▸ Requirement
In the stretch from the start of the items through the line containing "Palafrugell Cultura?", change "Nossos Parceiros" to "Nossas Parcerias" and leave every other line as it is.

▸ Recorded data
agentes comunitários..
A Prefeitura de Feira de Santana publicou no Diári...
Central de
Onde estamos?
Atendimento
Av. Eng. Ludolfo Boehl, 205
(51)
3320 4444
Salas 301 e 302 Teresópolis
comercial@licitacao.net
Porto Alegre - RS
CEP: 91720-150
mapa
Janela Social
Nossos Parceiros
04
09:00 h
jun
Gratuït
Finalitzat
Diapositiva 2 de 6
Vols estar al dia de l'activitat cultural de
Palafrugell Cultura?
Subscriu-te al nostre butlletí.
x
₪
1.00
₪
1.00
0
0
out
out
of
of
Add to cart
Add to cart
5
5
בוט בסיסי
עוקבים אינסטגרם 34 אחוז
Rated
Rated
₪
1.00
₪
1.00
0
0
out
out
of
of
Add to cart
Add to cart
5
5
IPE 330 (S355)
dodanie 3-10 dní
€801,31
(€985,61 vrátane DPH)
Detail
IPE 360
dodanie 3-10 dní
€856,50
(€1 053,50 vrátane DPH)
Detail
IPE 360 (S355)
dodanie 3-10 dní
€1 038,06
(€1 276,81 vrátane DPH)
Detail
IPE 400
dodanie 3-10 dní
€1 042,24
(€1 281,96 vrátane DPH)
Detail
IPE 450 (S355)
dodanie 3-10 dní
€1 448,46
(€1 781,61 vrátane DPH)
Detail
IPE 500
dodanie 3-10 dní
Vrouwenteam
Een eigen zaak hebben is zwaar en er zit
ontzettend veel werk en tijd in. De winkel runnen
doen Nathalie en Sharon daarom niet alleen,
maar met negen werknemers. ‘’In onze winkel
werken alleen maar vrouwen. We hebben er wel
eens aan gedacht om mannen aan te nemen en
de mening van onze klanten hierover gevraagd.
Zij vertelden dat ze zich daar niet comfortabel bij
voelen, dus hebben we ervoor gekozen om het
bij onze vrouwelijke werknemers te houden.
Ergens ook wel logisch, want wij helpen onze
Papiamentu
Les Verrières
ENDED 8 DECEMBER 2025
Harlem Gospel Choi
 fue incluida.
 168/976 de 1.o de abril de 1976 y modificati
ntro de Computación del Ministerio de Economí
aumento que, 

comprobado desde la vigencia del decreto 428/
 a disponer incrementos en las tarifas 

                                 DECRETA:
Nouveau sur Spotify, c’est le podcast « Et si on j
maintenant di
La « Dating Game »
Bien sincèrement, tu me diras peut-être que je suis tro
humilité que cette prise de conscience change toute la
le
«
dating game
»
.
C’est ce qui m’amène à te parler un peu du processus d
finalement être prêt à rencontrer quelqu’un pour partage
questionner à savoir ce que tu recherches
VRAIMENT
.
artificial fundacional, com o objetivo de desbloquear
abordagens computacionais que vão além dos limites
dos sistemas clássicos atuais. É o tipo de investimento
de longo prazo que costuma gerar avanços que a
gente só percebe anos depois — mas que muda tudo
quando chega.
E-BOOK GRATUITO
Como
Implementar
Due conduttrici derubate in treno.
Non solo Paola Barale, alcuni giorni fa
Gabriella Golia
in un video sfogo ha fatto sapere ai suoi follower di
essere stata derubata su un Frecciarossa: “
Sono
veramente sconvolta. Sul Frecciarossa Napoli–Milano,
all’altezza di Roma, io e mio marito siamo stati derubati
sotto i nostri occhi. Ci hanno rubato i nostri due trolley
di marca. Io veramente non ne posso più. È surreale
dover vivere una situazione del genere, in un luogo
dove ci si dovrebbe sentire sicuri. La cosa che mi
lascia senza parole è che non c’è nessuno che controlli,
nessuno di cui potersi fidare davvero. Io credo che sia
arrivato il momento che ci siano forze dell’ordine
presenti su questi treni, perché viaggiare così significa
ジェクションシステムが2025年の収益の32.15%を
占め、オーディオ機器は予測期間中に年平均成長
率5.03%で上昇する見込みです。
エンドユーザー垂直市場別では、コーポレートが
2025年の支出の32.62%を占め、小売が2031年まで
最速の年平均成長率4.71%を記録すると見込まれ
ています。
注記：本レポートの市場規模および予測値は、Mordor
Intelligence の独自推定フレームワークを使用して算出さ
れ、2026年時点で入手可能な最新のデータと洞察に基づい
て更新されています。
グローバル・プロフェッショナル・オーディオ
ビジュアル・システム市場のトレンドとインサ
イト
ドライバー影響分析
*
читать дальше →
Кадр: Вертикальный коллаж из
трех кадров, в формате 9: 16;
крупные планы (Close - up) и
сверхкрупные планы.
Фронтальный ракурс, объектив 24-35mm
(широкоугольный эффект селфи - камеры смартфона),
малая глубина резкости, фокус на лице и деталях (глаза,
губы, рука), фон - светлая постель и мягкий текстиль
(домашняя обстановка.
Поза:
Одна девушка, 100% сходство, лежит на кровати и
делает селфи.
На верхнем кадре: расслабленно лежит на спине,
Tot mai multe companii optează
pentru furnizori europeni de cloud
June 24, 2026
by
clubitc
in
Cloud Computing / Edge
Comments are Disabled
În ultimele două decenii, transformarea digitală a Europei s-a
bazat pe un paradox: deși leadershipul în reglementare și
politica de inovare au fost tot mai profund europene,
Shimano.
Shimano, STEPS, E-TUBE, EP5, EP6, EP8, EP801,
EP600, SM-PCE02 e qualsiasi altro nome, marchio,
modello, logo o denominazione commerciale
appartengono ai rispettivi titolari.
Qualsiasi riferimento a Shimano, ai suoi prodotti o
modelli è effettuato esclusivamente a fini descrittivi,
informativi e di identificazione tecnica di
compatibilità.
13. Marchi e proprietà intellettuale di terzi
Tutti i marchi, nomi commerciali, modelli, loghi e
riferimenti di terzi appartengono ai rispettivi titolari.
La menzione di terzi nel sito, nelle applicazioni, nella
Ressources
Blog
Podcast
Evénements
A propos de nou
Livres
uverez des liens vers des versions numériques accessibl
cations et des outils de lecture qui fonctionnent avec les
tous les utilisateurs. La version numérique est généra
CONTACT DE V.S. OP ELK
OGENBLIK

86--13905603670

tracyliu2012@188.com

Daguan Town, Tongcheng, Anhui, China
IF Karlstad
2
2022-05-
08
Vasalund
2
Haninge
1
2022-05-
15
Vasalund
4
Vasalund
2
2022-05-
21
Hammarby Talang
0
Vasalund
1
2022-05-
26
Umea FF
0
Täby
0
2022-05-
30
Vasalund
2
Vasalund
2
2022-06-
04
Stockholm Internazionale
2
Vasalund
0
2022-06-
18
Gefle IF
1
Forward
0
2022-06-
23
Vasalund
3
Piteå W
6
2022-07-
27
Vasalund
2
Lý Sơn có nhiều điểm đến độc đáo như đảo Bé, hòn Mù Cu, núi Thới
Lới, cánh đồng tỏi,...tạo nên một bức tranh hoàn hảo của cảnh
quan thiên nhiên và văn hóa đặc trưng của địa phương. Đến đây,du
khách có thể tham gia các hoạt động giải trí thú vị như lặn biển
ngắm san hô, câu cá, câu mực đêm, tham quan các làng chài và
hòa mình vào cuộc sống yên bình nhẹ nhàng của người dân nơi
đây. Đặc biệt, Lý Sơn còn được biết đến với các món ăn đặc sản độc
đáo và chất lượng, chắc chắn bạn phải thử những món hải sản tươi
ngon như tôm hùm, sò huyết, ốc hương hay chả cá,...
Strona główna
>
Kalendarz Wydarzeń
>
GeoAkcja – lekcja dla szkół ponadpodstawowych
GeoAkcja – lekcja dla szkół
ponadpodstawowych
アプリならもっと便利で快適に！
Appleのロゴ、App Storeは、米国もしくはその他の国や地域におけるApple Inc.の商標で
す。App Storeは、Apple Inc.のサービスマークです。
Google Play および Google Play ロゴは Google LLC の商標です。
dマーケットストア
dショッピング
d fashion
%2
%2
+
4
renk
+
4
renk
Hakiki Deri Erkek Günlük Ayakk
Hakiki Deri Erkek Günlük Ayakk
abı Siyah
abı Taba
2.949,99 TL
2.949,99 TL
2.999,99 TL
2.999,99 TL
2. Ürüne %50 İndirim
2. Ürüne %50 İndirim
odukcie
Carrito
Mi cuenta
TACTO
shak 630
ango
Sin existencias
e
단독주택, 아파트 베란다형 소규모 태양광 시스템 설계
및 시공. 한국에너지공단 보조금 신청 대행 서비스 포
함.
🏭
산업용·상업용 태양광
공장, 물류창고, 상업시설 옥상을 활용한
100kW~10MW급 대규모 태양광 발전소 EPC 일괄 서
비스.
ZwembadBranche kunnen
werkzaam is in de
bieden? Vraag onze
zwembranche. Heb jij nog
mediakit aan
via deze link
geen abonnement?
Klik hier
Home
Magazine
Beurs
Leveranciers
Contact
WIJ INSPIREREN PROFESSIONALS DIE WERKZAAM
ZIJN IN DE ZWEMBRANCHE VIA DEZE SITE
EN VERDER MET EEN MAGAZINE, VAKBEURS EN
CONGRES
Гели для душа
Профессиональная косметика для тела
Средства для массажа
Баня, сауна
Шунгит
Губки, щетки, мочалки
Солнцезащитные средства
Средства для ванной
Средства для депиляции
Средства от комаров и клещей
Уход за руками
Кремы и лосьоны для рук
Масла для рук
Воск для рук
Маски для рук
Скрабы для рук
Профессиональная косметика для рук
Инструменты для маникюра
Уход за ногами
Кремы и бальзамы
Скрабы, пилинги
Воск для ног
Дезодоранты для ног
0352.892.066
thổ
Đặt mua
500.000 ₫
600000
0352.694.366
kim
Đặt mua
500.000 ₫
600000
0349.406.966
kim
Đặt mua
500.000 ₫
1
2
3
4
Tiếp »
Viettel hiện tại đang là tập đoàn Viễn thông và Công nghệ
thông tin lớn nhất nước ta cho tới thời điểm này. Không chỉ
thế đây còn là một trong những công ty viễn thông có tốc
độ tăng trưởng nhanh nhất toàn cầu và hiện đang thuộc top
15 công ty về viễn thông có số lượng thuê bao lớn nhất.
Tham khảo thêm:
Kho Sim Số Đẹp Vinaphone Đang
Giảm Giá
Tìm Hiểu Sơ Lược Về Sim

▸ Solution below
agentes comunitários..
A Prefeitura de Feira de Santana publicou no Diári...
Central de
Onde estamos?
Atendimento
Av. Eng. Ludolfo Boehl, 205
(51)
3320 4444
Salas 301 e 302 Teresópolis
comercial@licitacao.net
Porto Alegre - RS
CEP: 91720-150
mapa
Janela Social
Nossas Parcerias
04
09:00 h
jun
Gratuït
Finalitzat
Diapositiva 2 de 6
Vols estar al dia de l'activitat cultural de
Palafrugell Cultura?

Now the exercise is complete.